Number of processes running now: 1
mysqld process hanging, pid 1926 - killed
040228 09:37:21 mysqld restarted
040228 9:37:21 Warning: Asked for 196608 thread stack, but got 126976
/usr/sbin/mysqld: ready for connections.
Version: '4.1.1-alpha-standard-log' socket: '/var/lib/mysql/mysql.sock' port: 3306
********* Resolve Stack Dump *************
I ran a resolve_stack_dump on #1 and #2 and this is what I got:
0x8089167 handle_segfault + 423
0x82da818 pthread_sighandler + 184
0x83014e9 chunk_free + 297
0x8301383 free + 147
0x82b7046 my_no_flags_free + 22
0x82b7639 free_root + 153
0x8094940 handle_one_connection + 608
0x82d7fcc pthread_start_thread + 220
0x830b8fa thread_start + 4
********* my.cnf *************
##
## Intercosmos MySQL configuration
## For MySQL 4.x versions
##
##
[client]
port = 3306
socket = /var/lib/mysql/mysql.sock
[mysqld]
port = 3306
socket = /var/lib/mysql/mysql.sock
skip-locking
datadir = /www/mysql
log-warnings
# We dont need innodb.
skip-innodb
open-files-limit=36864
set-variable = max_connect_errors=500
set-variable = max_connections=400
ft_min_word_len=3
# Who knows.
set-variable = key_buffer_size=256M
# Used for ORDER BY or GROUP BY operations
#set-variable = sort_buffer=8M
set-variable = sort_buffer_size=16M
set-variable = read_rnd_buffer_size=4M
# table_cache should be max_connections * number of joins.

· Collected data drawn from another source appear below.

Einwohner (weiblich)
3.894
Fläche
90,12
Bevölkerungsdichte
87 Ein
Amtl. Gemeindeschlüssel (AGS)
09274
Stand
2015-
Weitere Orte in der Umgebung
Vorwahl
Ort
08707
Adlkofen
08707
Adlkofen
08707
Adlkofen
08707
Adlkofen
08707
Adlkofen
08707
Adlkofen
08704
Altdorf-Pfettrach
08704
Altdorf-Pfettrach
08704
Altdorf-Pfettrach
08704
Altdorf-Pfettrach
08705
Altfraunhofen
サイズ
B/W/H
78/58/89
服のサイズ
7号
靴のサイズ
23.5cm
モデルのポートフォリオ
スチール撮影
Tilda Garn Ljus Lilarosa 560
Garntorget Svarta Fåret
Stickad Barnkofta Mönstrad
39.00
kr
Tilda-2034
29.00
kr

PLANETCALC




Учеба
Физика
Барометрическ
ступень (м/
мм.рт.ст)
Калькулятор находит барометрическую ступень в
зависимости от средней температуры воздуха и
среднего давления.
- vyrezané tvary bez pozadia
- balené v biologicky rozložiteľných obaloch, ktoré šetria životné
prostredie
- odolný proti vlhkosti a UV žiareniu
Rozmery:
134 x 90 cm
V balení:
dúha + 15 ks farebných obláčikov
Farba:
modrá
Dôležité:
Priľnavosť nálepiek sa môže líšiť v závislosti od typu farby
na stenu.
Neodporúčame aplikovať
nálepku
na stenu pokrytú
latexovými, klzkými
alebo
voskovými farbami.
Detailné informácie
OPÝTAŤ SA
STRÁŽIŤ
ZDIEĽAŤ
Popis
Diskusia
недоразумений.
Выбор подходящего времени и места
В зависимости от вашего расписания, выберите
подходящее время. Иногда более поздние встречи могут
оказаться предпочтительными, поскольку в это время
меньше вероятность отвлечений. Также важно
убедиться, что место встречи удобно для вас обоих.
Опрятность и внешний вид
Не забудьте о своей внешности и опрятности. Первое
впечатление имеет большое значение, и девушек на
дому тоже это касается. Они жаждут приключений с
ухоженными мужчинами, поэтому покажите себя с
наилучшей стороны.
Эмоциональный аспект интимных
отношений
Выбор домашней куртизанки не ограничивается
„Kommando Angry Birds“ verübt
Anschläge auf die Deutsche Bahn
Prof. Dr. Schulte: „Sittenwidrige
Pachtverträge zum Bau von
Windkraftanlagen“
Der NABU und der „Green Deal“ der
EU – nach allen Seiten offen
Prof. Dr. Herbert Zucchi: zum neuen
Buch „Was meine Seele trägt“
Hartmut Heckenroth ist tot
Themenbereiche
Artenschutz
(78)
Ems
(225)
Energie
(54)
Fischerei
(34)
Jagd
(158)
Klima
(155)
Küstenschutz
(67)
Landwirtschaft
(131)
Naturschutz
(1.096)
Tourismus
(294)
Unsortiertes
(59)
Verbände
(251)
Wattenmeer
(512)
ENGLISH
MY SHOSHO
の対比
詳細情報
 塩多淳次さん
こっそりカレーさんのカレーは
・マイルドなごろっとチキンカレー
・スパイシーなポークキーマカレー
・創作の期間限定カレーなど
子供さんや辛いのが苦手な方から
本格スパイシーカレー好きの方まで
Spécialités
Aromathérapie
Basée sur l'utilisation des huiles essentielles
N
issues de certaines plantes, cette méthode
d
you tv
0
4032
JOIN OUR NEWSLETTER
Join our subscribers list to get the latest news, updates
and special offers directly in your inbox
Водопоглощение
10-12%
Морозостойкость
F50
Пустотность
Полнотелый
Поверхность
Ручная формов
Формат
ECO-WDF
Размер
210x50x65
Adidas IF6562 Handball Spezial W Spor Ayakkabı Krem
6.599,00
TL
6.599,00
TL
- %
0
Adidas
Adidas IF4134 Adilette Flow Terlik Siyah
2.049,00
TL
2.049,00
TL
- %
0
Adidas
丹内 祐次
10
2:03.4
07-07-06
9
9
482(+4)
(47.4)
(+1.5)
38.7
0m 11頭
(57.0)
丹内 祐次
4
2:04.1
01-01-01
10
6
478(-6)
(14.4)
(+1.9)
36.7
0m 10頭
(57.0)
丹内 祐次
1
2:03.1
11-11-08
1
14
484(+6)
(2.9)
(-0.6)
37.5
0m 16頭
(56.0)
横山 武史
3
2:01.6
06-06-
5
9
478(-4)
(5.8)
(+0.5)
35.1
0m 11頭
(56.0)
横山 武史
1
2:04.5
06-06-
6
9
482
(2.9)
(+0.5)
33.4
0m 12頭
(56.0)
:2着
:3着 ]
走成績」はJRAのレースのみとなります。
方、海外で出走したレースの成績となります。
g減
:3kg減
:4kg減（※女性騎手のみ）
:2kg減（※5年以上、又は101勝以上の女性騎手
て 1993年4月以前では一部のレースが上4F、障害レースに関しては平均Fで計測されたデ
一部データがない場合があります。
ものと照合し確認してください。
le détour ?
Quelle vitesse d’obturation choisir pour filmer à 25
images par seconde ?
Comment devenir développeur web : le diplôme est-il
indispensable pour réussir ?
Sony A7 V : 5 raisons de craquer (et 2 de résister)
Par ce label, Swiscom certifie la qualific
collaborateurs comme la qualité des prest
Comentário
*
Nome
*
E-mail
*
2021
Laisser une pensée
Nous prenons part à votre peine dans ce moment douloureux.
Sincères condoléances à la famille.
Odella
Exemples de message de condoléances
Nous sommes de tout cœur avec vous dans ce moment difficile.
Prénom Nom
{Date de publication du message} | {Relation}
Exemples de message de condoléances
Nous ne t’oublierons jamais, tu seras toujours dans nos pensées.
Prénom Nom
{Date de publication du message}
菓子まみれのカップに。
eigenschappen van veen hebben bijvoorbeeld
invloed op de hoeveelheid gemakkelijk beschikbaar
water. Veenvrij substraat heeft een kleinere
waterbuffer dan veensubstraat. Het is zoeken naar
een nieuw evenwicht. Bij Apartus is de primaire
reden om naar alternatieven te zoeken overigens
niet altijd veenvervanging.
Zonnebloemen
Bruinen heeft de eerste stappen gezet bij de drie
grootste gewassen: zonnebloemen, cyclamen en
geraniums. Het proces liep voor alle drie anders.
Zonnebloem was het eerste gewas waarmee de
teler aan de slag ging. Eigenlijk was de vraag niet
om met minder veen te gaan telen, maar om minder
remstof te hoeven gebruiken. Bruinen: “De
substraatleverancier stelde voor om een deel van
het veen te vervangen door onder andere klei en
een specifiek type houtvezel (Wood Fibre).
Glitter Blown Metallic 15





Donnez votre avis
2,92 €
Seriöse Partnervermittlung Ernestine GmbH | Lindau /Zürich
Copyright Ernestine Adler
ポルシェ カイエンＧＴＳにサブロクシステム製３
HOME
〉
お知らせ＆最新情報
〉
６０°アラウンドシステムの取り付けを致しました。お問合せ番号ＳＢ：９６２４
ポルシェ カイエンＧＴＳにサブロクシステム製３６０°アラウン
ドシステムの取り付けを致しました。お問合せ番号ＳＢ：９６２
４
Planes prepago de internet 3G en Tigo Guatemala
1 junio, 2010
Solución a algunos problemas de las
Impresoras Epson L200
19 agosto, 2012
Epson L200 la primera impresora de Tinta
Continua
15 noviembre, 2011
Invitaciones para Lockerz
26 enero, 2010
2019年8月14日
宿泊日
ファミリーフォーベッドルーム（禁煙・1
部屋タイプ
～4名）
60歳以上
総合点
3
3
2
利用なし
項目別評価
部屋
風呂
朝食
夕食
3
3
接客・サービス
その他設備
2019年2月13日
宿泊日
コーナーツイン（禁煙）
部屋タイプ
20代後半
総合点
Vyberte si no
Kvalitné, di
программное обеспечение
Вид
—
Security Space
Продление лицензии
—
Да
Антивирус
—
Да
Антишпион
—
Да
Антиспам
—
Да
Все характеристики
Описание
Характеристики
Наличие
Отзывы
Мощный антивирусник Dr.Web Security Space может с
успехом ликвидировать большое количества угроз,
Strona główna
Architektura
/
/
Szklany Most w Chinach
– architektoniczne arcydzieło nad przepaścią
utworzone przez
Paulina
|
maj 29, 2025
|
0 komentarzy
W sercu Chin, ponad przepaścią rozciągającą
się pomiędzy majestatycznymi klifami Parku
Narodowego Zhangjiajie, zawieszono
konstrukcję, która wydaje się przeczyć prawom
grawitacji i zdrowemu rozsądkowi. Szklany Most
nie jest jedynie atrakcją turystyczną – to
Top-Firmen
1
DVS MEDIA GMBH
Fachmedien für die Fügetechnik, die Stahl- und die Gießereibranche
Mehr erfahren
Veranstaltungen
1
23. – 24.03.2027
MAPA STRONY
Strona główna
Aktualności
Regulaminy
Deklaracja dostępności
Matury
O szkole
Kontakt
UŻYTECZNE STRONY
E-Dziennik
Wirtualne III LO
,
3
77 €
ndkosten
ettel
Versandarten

set-variable = table_cache=1024
#No actual reason.
set-variable = thread_cache_size=8
# Set as big as the largest blob.
set-variable = max_allowed_packet=8M
set-variable = read_buffer_size=2M
# Try number of CPU's*2 for thread_concurrency
set-variable = thread_concurrency=8
set-variable = myisam_sort_buffer_size=64M
[mysqld]
server-id=3
#In theory will kick all connections every hour.
set-variable = interactive_timeout=3600
set-variable = wait_timeout=3600
set-variable = query_cache_size=8M
tmpdir = /tmp
myisam-recover = BACKUP,FORCE
log-long-format
log-slow-queries
set-variable = long_query_time=3
[mysqldump]
quick
set-variable = max_allowed_packet=16M
[mysql]
no-auto-rehash
[myisamchk]
set-variable = key_buffer=256M
set-variable = sort_buffer=256M
set-variable = read_buffer=2M
set-variable = write_buffer=2M
[mysqlhotcopy]
interactive-timeout
How to repeat:
Well, this is the third time this happened in the past 2 days. I'm repairing the tables for the third time and with over 50 gigs of data it takes about 3 hours to complete. So this is getting annoying really fast.